Pengacara mengatakan akta kelahiran yang diberikan oleh gereja menyebutkan usianya sebelas tahun, namun pada akhirnya dewan medis menetapkan dia berusia 14 tahun. Secara umum, akta kelahiran harus dikeluarkan oleh pemerintah Pakistan agar dapat dianggap sebagai dokumen sah.
Kasus ini sekali lagi menyoroti undang-undang pencemaran nama baik yang bermasalah di Pakistan, yang menurut para kritikus dapat digunakan untuk menyelesaikan balas dendam atau mencari pembalasan. Banyak kelompok minoritas di Pakistan, termasuk umat Kristen, hidup dalam ketakutan akan dituduh melakukan penistaan agama.
Ratusan keluarga Kristen meninggalkan lingkungan tempat tinggal gadis itu, karena takut akan reaksi balasan dari tetangga Muslim mereka.
Selama akhir pekan, sekelompok orang yang berjumlah sekitar 300 orang membuka sebidang tanah di bagian hutan di lingkungan Islamabad dan membangun kerangka gereja dari cabang-cabangnya, lengkap dengan salib, dan menggunakannya untuk mengadakan kebaktian.
Umat Kristen di daerah tersebut mengatakan pada hari Selasa bahwa orang-orang membakar gereja darurat mereka hingga rata dengan tanah pada tengah malam. Kemudian kelompok itu diusir dari lokasi.
Pada siang hari, sekitar 150 umat Kristiani berkumpul di taman beberapa ratus meter dari lapangan tempat gereja pernah berdiri. Banyak di antara mereka yang tidak punya makanan sampai kelompok bantuan mengirimkan beras.
“Kami tidak berdaya. Apa yang bisa kami lakukan? Kami hanya duduk di sini,” kata Naseem Javed sambil menggendong putranya yang berusia 3 tahun. “Mereka bahkan tidak ingin kita mempunyai tempat untuk berdoa.”
Penghuni rumah-rumah di dekatnya berkumpul di tempat terbuka di mana gereja sementara berdiri.
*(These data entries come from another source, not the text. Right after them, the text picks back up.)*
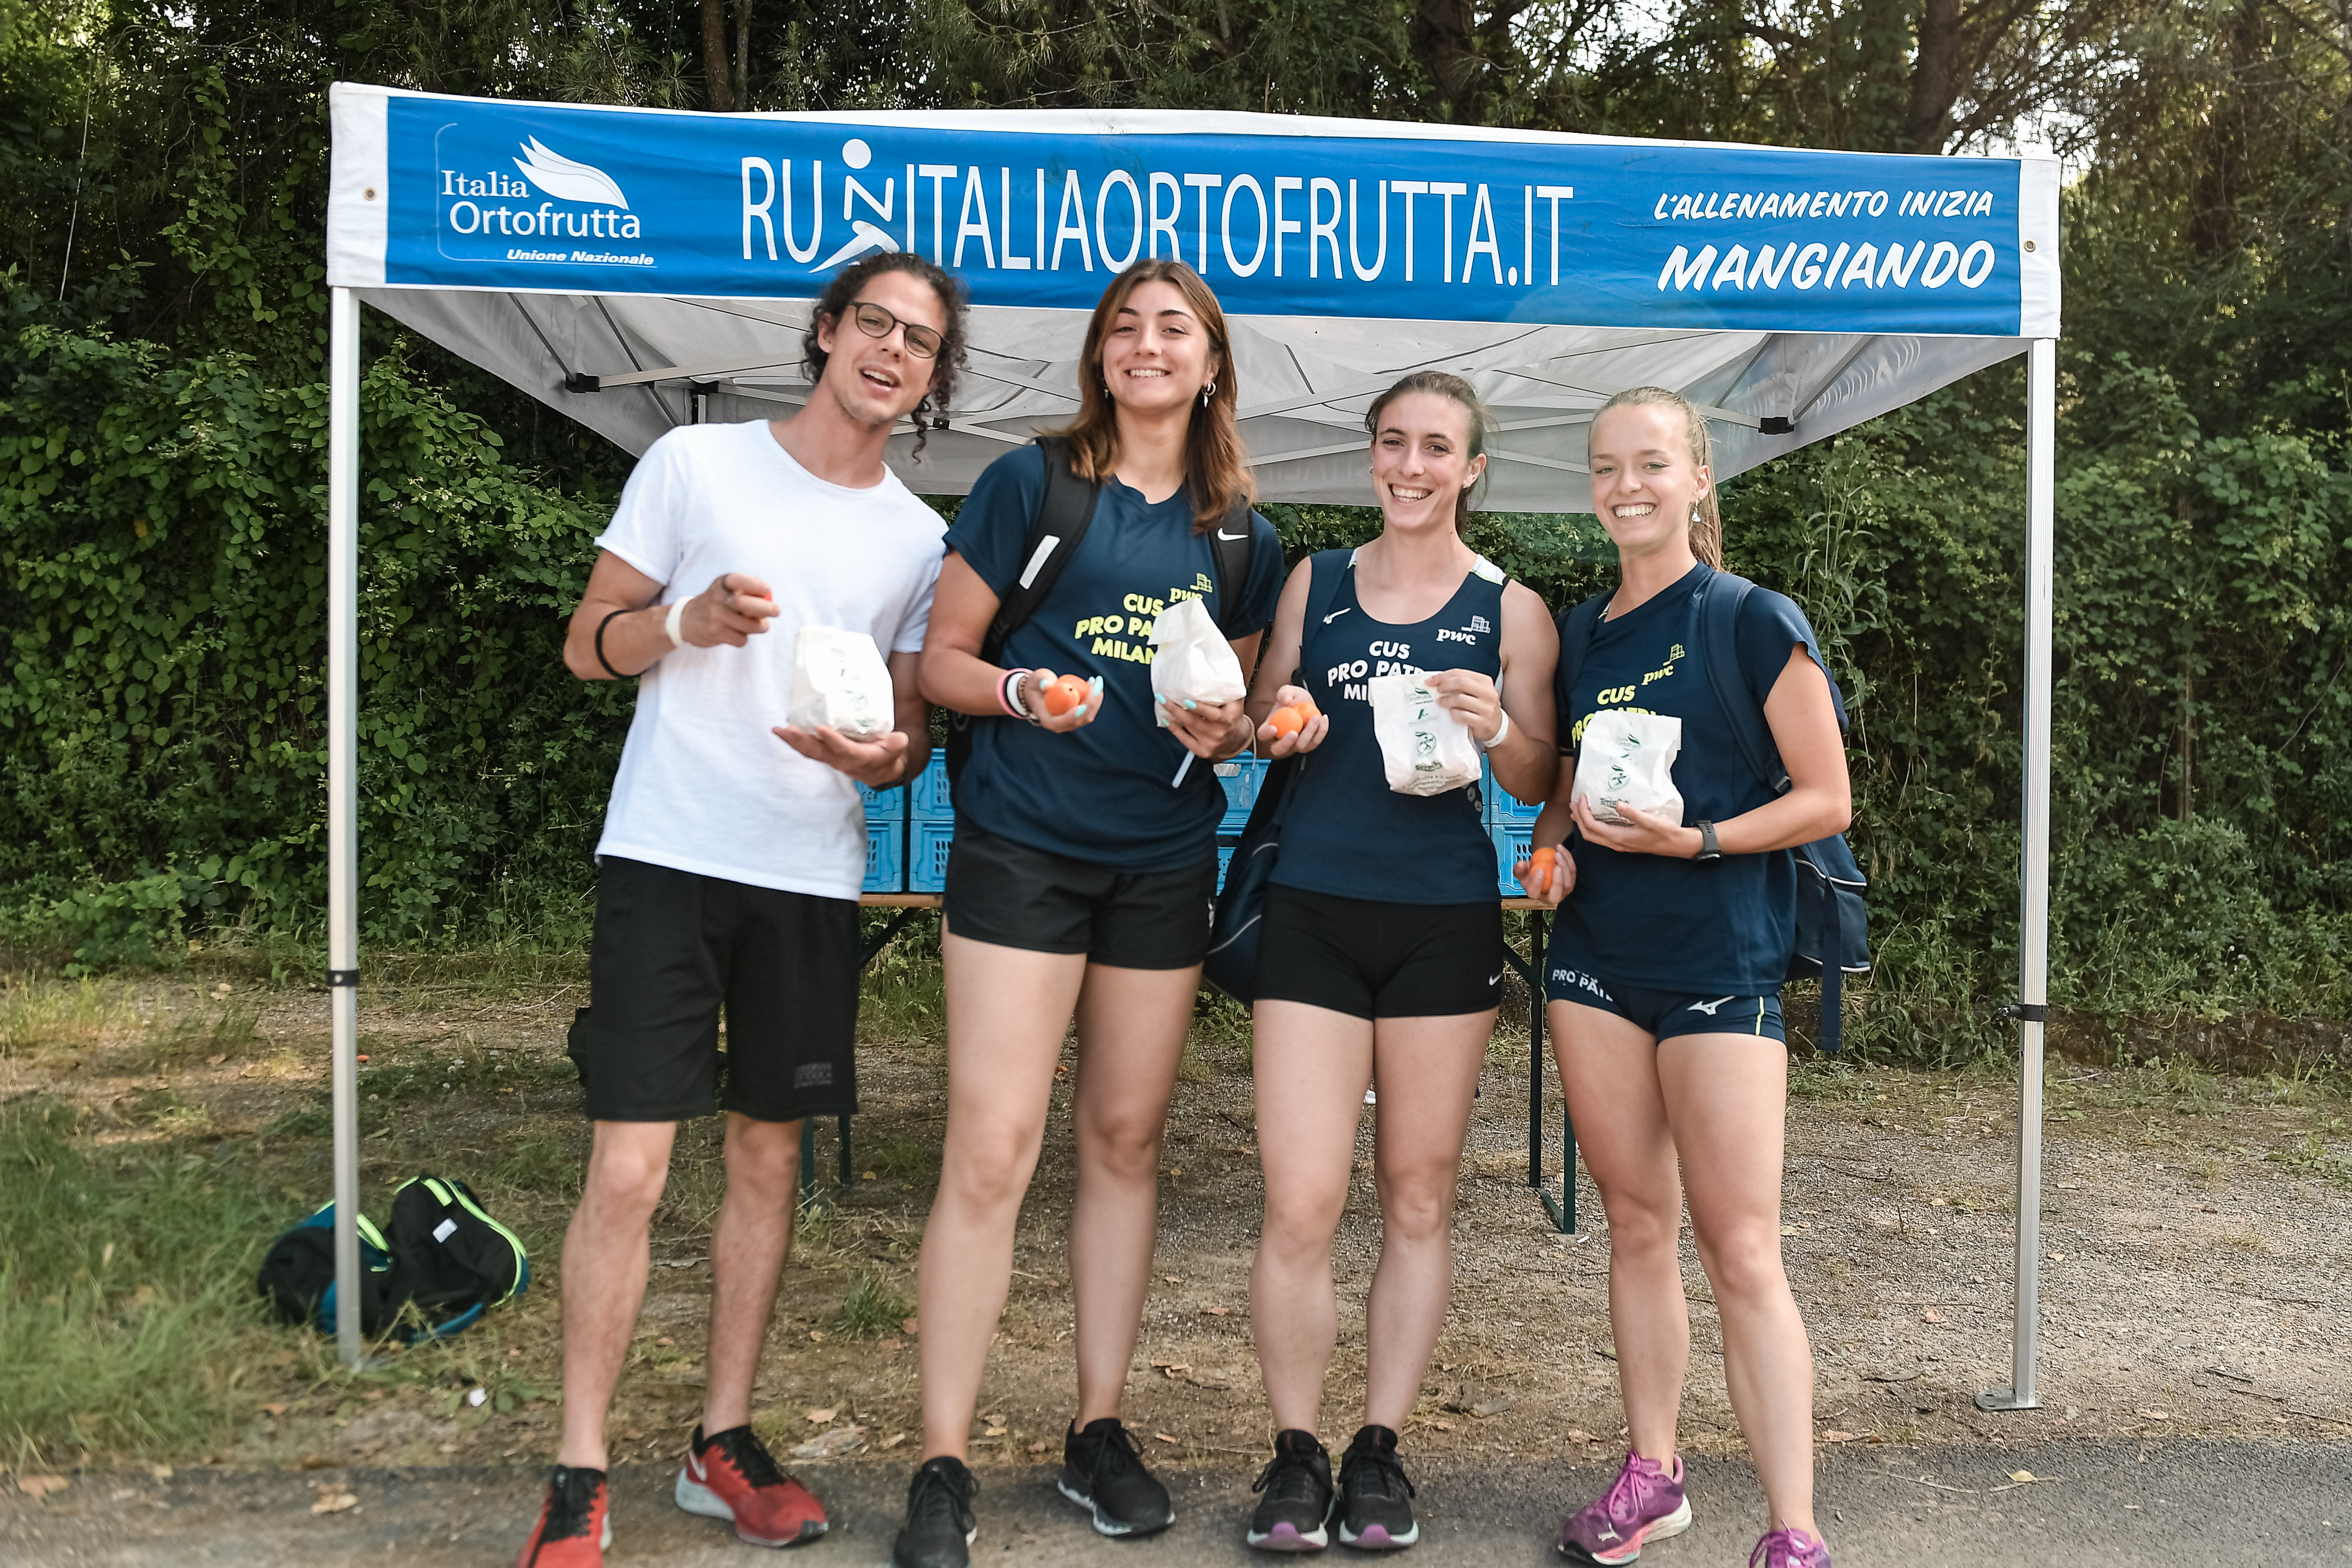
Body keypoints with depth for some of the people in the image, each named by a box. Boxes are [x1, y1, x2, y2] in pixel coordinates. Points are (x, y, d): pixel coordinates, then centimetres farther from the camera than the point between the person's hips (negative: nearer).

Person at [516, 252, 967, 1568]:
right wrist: (685, 621, -15)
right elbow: (588, 646, 4)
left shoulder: (920, 540, 11)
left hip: (812, 876, 4)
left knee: (771, 1159, 10)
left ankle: (725, 1441, 24)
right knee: (629, 1170, -7)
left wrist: (883, 755, -11)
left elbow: (915, 726, 12)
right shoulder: (697, 462, 3)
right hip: (667, 858, -3)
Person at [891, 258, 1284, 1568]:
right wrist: (1020, 692, -18)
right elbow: (942, 659, 1)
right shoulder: (1031, 482, 1)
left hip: (1164, 859, 4)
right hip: (1022, 847, -4)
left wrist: (1229, 730, -4)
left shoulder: (1243, 534, 11)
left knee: (1128, 1141, 10)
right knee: (993, 1148, -8)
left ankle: (1101, 1432, 24)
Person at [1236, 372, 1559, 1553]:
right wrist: (1279, 728, -6)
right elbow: (1260, 725, 17)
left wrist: (1497, 728, -15)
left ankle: (1380, 1450, 21)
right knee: (1300, 1202, -6)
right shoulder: (1315, 582, 10)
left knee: (1418, 1197, 7)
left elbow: (1539, 784, 6)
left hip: (1444, 924, 0)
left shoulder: (1509, 608, 5)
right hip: (1313, 913, 1)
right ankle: (1295, 1455, 12)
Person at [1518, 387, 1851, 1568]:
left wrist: (1694, 840, -18)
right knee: (1635, 1225, 11)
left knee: (1741, 1250, -6)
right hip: (1594, 958, 5)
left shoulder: (1756, 621, -4)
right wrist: (1553, 850, 0)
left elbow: (1827, 799, -5)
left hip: (1721, 964, -5)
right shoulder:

Salah satunya, Babar Minhas, mengatakan, sesuai peraturan kota, lahan tersebut seharusnya merupakan ruang terbuka yang ditumbuhi pepohonan dan rerumputan serta tidak boleh dijadikan pemukiman.
Sebagai tanda permusuhan mereka terhadap kelompok Kristen, ia mempertanyakan apakah ada di antara mereka yang berasal dari lingkungan Islamabad di mana kasus penistaan agama berasal.
Begitu seseorang dicap sebagai penghujat, meskipun mereka tidak pernah dinyatakan bersalah, mereka dapat diadili oleh warga Pakistan yang marah. Pada bulan Juli, ribuan orang menyeret seorang pria Pakistan yang dituduh menodai Al-Quran dari kantor polisi, memukulinya hingga tewas dan membakar tubuhnya.
Potensi reaksi publik juga menghalangi banyak orang untuk bersuara mendukung perubahan atau pencabutan undang-undang penodaan agama. Tahun lalu, dua politisi terkemuka yang mengkritik undang-undang tersebut dibunuh, salah satunya dibunuh oleh pengawalnya sendiri, yang kemudian menarik perhatian banyak orang.
___
Penulis Associated Press Zarar Khan dan Asif Shahzad berkontribusi pada laporan ini.